What is the Articles of Association (AoA)?
In the Nepali language, Articles of Association (AoA) it’s called "नियमावली".
An AoA is a document that tells you the rules and regulations of your company. It's really important because it tells everyone what they're allowed to do and what they're responsible for.
It talks about things like who gets to make decisions and how meetings should be run.
When you register a company in Nepal, you have to give this document to the Company Registrar's Office and the Inland Revenue Department along with some other papers.
So, basically, an AoA is a very important document that tells you how to run your company.
Understanding the legal requirements
When you're going to write articles of association (AoA) for a company in Nepal, it's really important to know the laws and rules that apply.
The Company Act of Nepal, which is a law that talks about companies, gives a lot of information about what should be in the AoA.
Some of the most important things that have to be included in the AoA are:
- The name of the company
- What the company aims to do
- How many shares are there and how much are they worth?
- What are the rights and duties of persons owning shares
- How meetings will be organized and conducted
- How the directors of the company will be chosen and fired
- What the directors can and cannot do
- How the company will pay profits to shareholders
- How the AoA can be changed
Drafting the AoA
Once you have a clear understanding of the legal requirements, you can begin drafting the AoA.
It is important to consult with a lawyer or legal expert to ensure that the AoA complies with the laws and regulations in Nepal.
Here are some important steps to follow when writing the AoA.
1. Start with the name and objectives of the company
When naming a company, it's important to choose a unique name.
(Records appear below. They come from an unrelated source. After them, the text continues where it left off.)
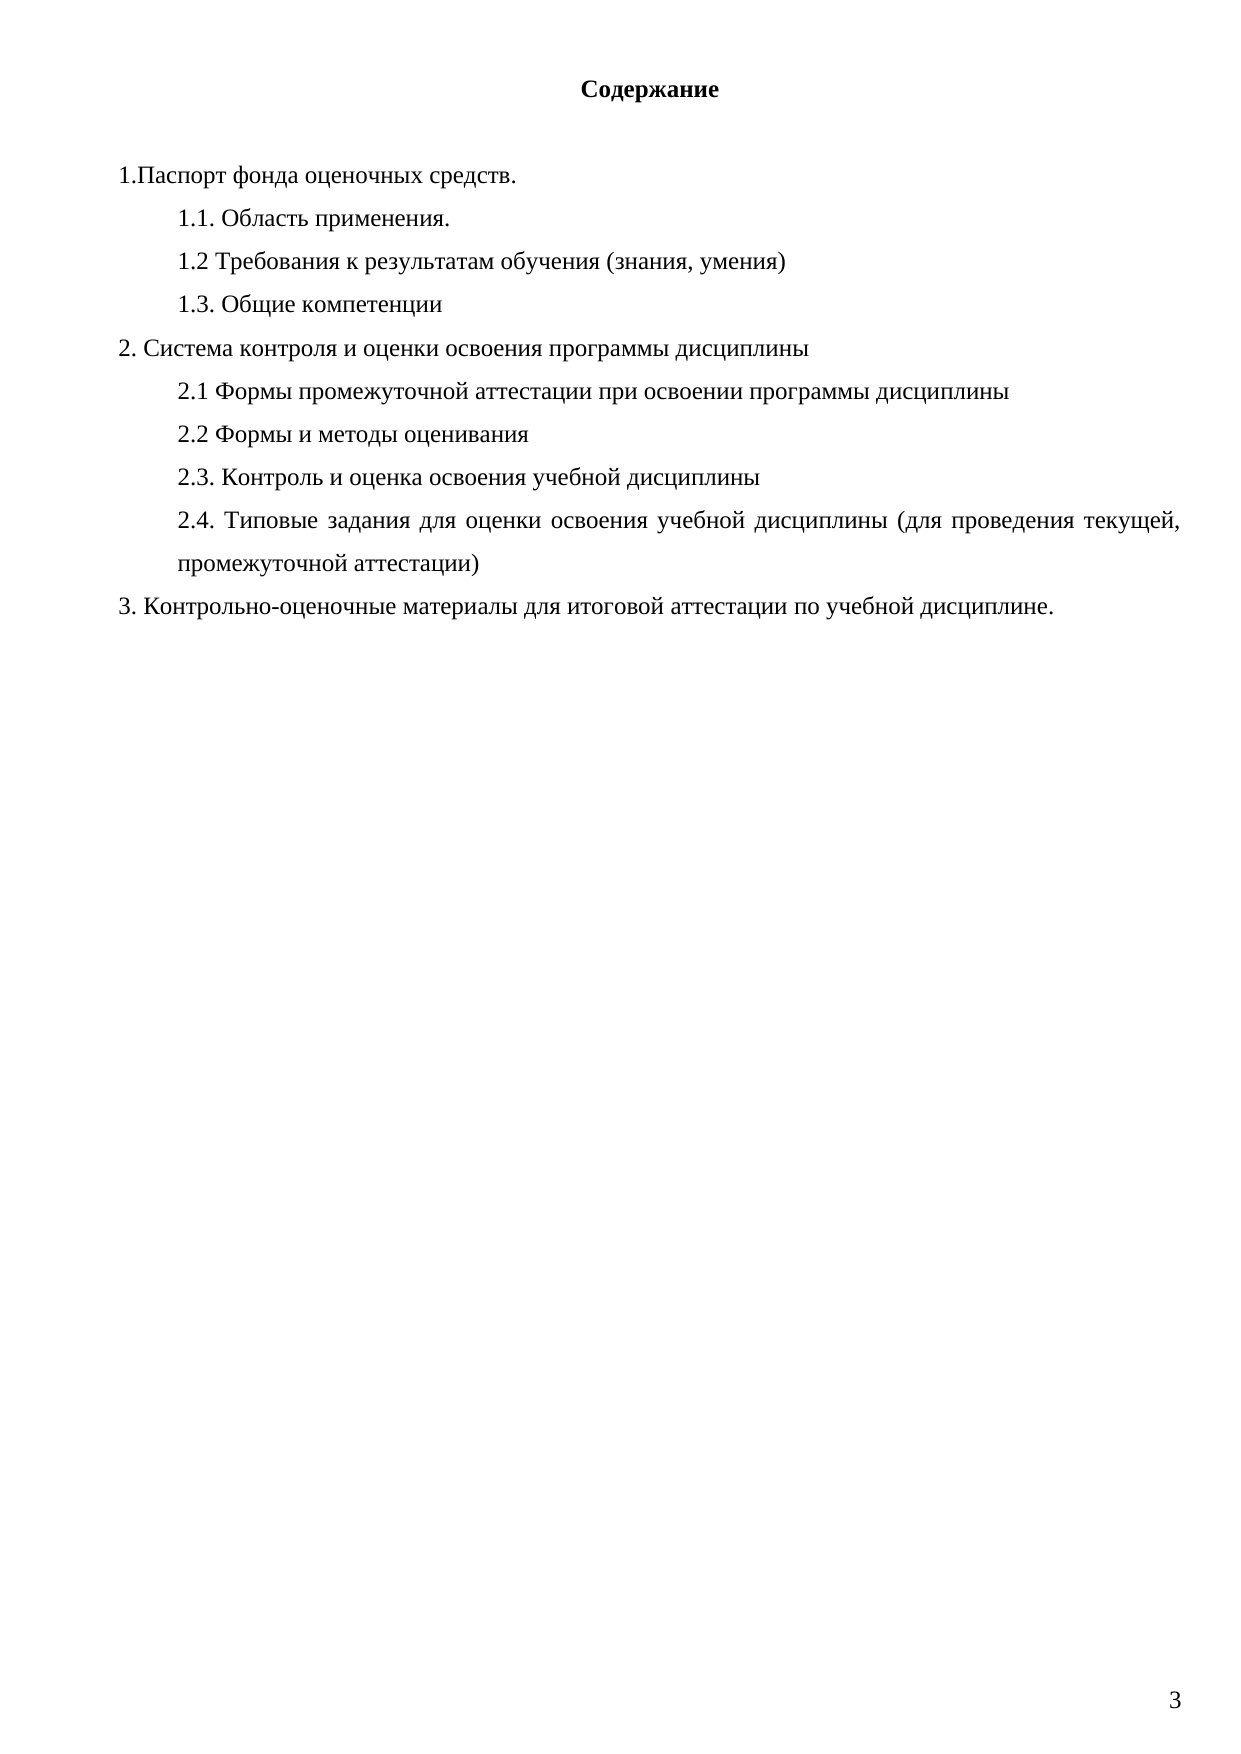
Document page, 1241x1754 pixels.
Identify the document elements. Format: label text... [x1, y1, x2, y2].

text 3. Контрольно-оценочные материалы для итоговой аттестации по учебной дисциплине. [118, 591, 1181, 620]
list 1.Паспорт фонда оценочных средств. [118, 160, 1181, 189]
text Содержание [118, 74, 1181, 103]
text 2.3. Контроль и оценка освоения учебной дисциплины [177, 462, 1181, 491]
list 1.1. Область применения. [177, 203, 1181, 232]
list 1.3. Общие компетенции [177, 289, 1181, 318]
text 2.4. Типовые задания для оценки освоения учебной дисциплины (для проведения текущей, промежуточной аттестации) [177, 505, 1181, 577]
text 2.2 Формы и методы оценивания [177, 419, 1181, 448]
list 2. Система контроля и оценки освоения программы дисциплины [118, 333, 1181, 361]
list 1.2 Требования к результатам обучения (знания, умения) [177, 246, 1181, 275]
list 2.1 Формы промежуточной аттестации при освоении программы дисциплины [177, 376, 1181, 404]
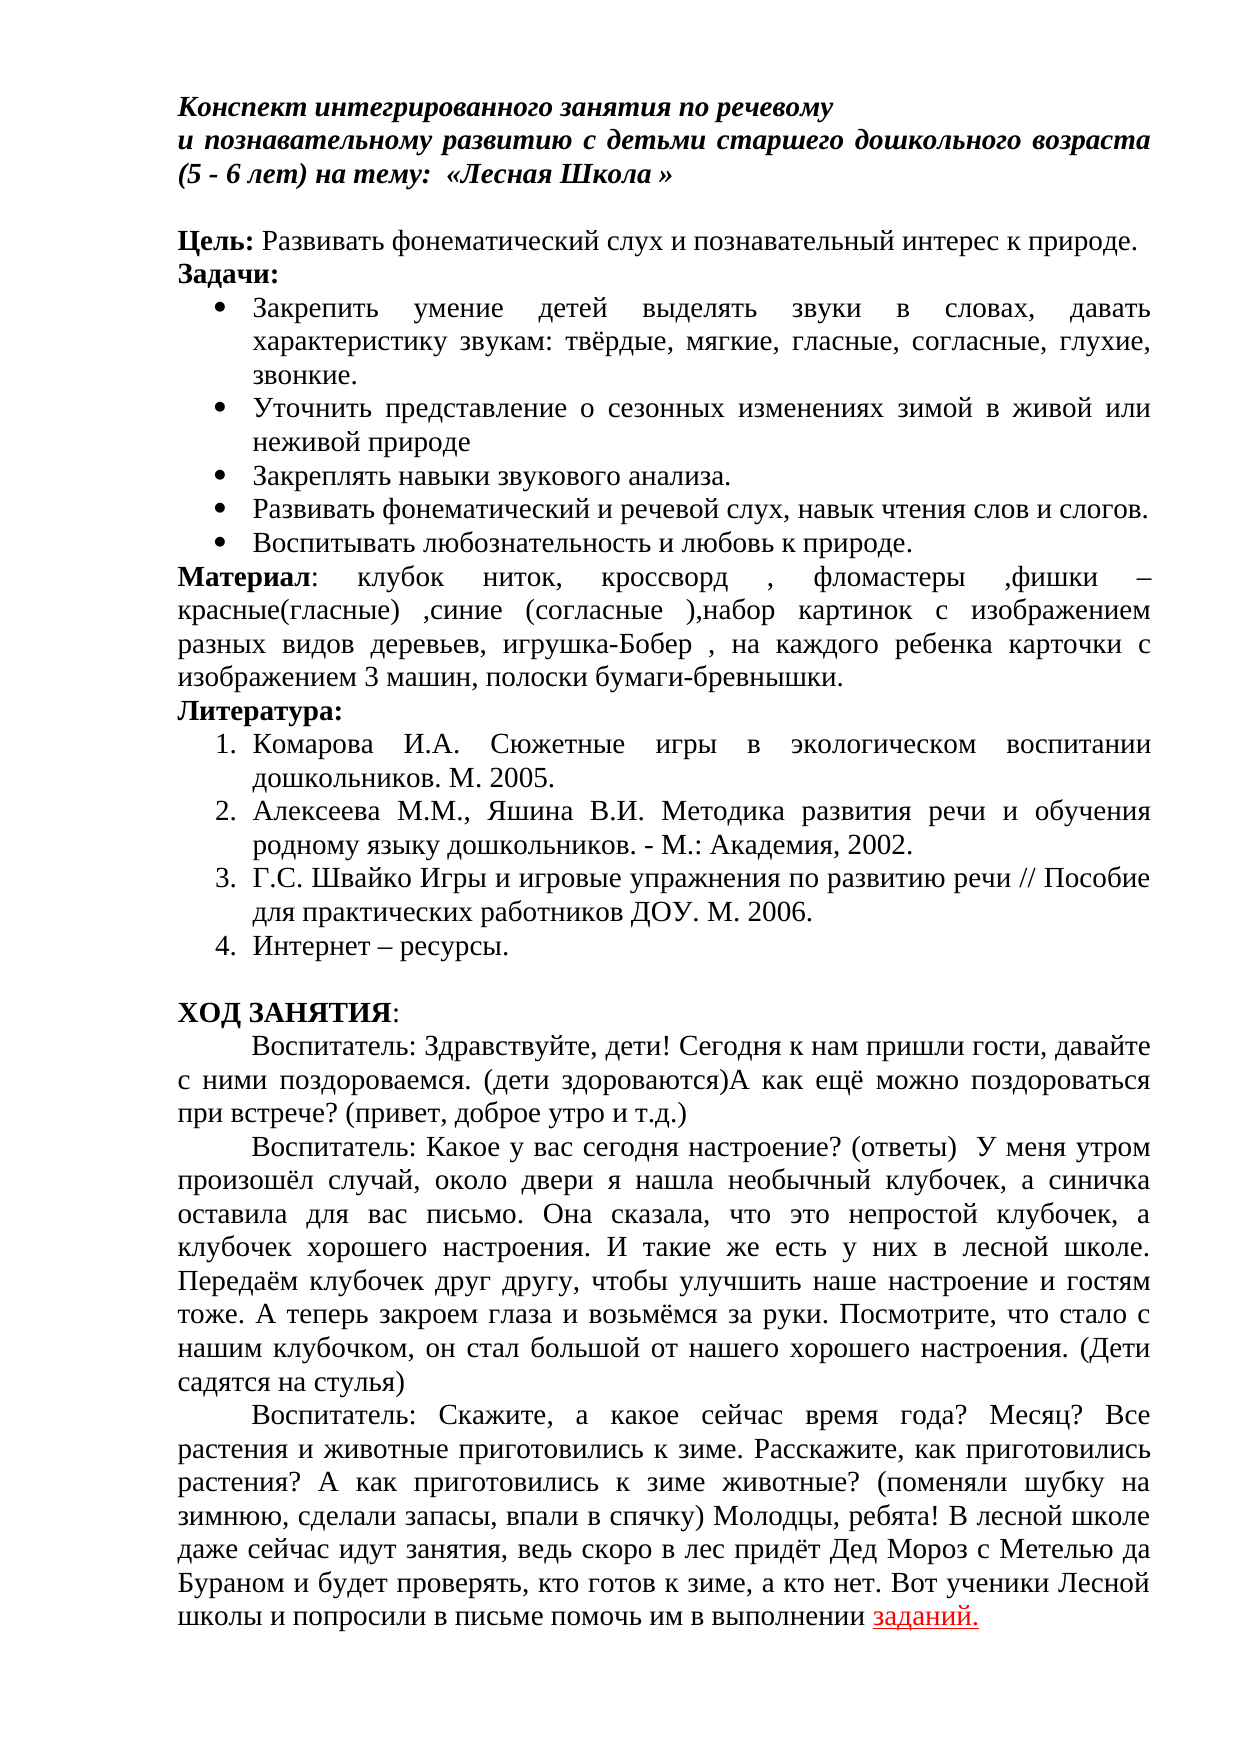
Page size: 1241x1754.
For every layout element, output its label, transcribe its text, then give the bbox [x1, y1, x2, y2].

text Литература: [177, 693, 1152, 726]
list Закреплять навыки звукового анализа. [215, 458, 1152, 491]
text Цель: Развивать фонематический слух и познавательный интерес к природе. [177, 223, 1152, 256]
list Развивать фонематический и речевой слух, навык чтения слов и слогов. [215, 491, 1152, 525]
text Воспитатель: Здравствуйте, дети! Сегодня к нам пришли гости, давайте с ними поздороваемся. (дети здороваются)А как ещё можно поздороваться при встрече? (привет, доброе утро и т.д.) [177, 1028, 1152, 1129]
list Закрепить умение детей выделять звуки в словах, давать характеристику звукам: твёрдые, мягкие, гласные, согласные, глухие, звонкие. [215, 290, 1152, 391]
list Г.С. Швайко Игры и игровые упражнения по развитию речи // Пособие для практических работников ДОУ. М. 2006. [215, 861, 1152, 928]
list Комарова И.А. Сюжетные игры в экологическом воспитании дошкольников. М. 2005. [215, 726, 1152, 793]
text ХОД ЗАНЯТИЯ: [177, 995, 1152, 1028]
text Материал: клубок ниток, кроссворд , фломастеры ,фишки –красные(гласные) ,синие (согласные ),набор картинок с изображением разных видов деревьев, игрушка-Бобер , на каждого ребенка карточки с изображением 3 машин, полоски бумаги-бревнышки. [177, 559, 1152, 693]
list Воспитывать любознательность и любовь к природе. [215, 525, 1152, 559]
list Уточнить представление о сезонных изменениях зимой в живой или неживой природе [215, 391, 1152, 458]
list Алексеева М.М., Яшина В.И. Методика развития речи и обучения родному языку дошкольников. - М.: Академия, 2002. [215, 793, 1152, 861]
text Задачи: [177, 256, 1152, 290]
text Воспитатель: Какое у вас сегодня настроение? (ответы) У меня утром произошёл случай, около двери я нашла необычный клубочек, а синичка оставила для вас письмо. Она сказала, что это непростой клубочек, а клубочек хорошего настроения. И такие же есть у них в лесной школе. Передаём клубочек друг другу, чтобы улучшить наше настроение и гостям тоже. А теперь закроем глаза и возьмёмся за руки. Посмотрите, что стало с нашим клубочком, он стал большой от нашего хорошего настроения. (Дети садятся на стулья) [177, 1129, 1152, 1397]
text и познавательному развитию с детьми старшего дошкольного возраста (5 - 6 лет) на тему: «Лесная Школа » [177, 122, 1152, 189]
text Воспитатель: Скажите, а какое сейчас время года? Месяц? Все растения и животные приготовились к зиме. Расскажите, как приготовились растения? А как приготовились к зиме животные? (поменяли шубку на зимнюю, сделали запасы, впали в спячку) Молодцы, ребята! В лесной школе даже сейчас идут занятия, ведь скоро в лес придёт Дед Мороз с Метелью да Бураном и будет проверять, кто готов к зиме, а кто нет. Вот ученики Лесной школы и попросили в письме помочь им в выполнении заданий. [177, 1397, 1152, 1632]
list Интернет – ресурсы. [215, 928, 1152, 961]
text Конспект интегрированного занятия по речевому [177, 89, 1152, 122]
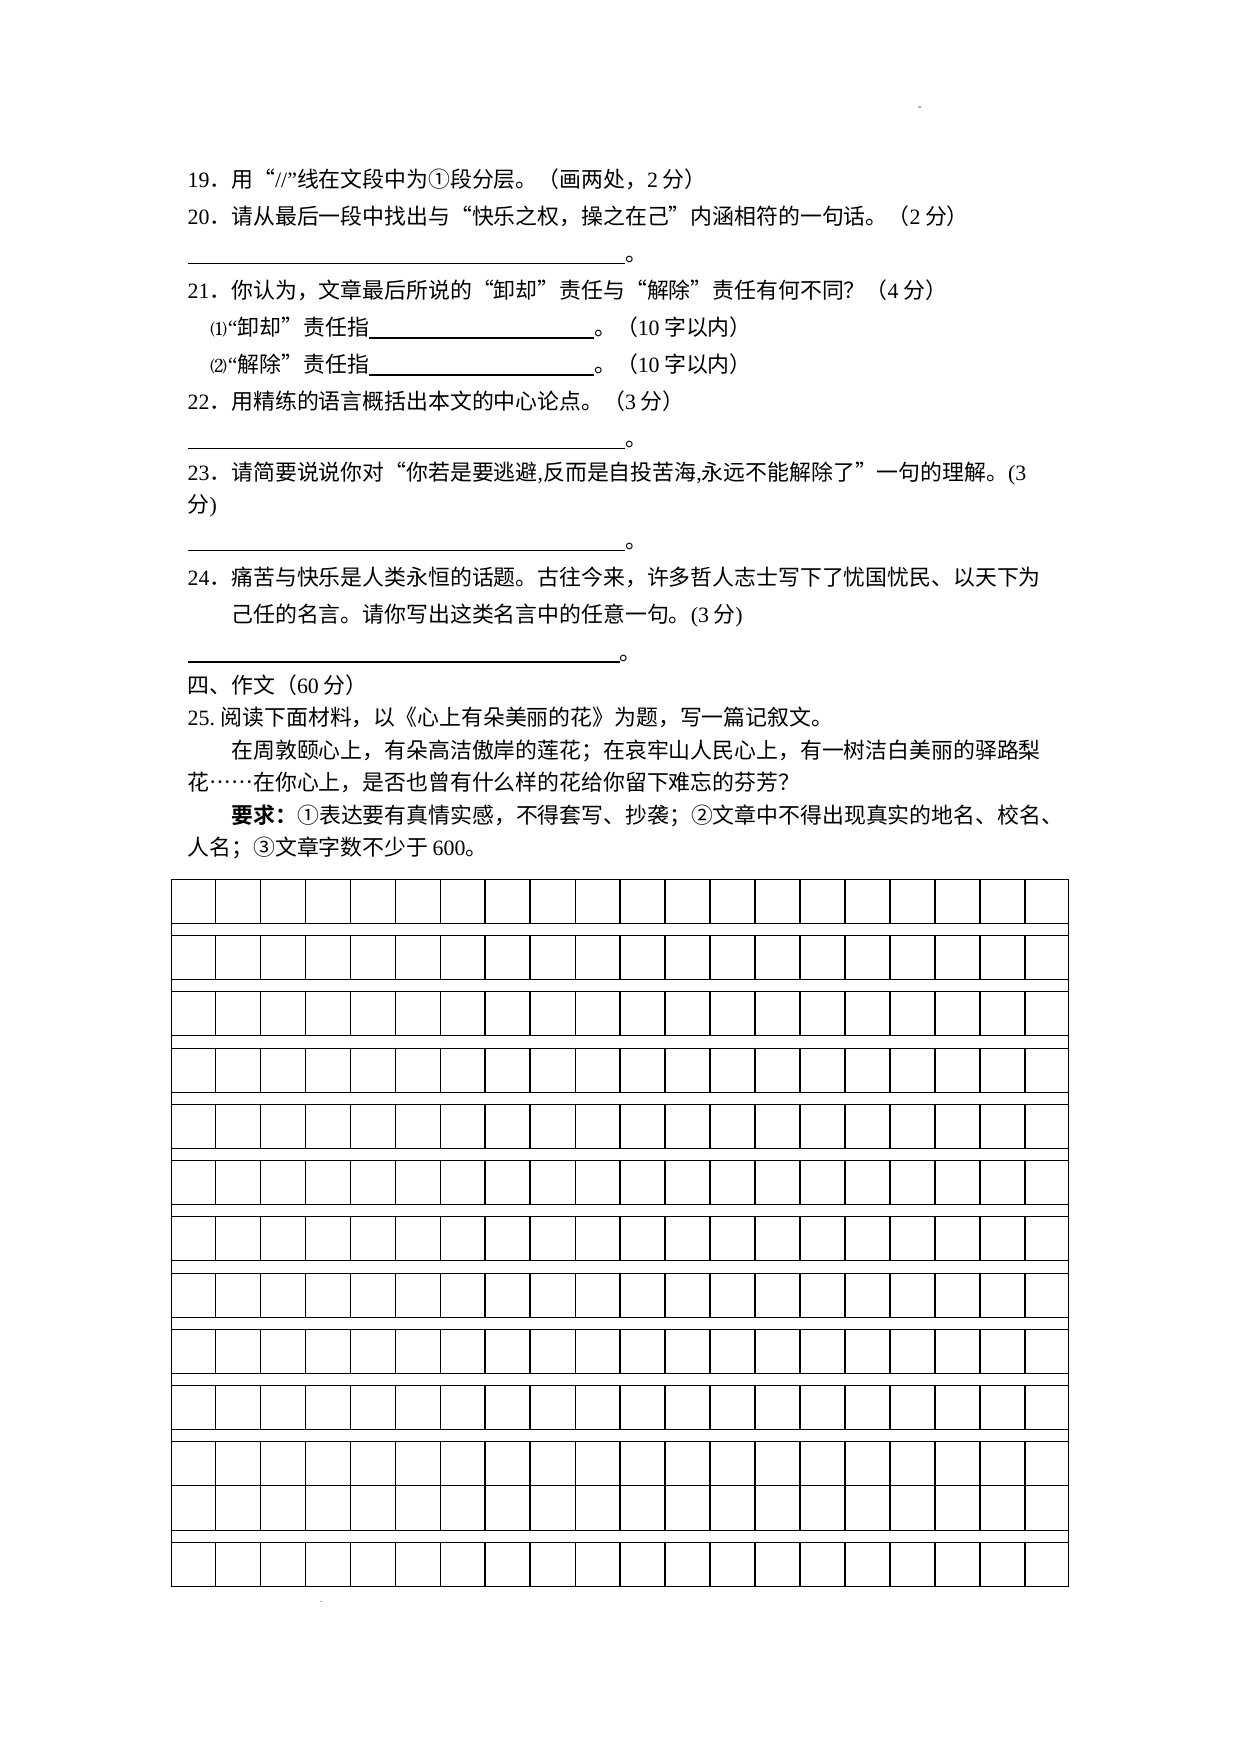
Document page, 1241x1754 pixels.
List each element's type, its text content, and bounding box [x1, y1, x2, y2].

The company's goals should also be clearly stated and should match the company's mission and vision.
2. Define the types of shares and share capital
When writing the AoA (Articles of Association), it's important to mention the types of shares that the company will offer, like ordinary shares or preference shares.
The AoA should mention the share capital of the company and the responsibilities and privileges of the shareholders.
3. Outline the rights and obligations of shareholders
The AoA (Articles of Association) should mention the responsibilities and privileges of the shareholders. This includes their right to vote, get a share of the profits (dividends), and their responsibility for the company's debts.
4. Establish the procedure for calling and conducting meetings
The AoA should mention the procedure for calling and conducting meetings, including the quorum requirements, the notice period, and the voting procedures.
5. Define the appointment and removal of directors
The AoA should specify the procedure for appointing and removing directors, including their qualifications, length of service, and pay.
6. Define the powers and duties of directors
The AoA should outline the powers and duties of the directors, including their role in managing the affairs of the company and their responsibility to the shareholders.
7. Establish the procedure for the distribution of dividends
The AoA should specify the procedure for the distribution of dividends, including the frequency and timing of payments.
8. Define the procedure for amending AoA
The AoA should specify the procedure for amending the articles of association, including the majority required to make changes and the notice period.
Review and approval
Once the AoA has been drafted, it is important to review and revise it carefully to ensure that it complies with the legal requirements and accurately reflects the company's objectives and policies.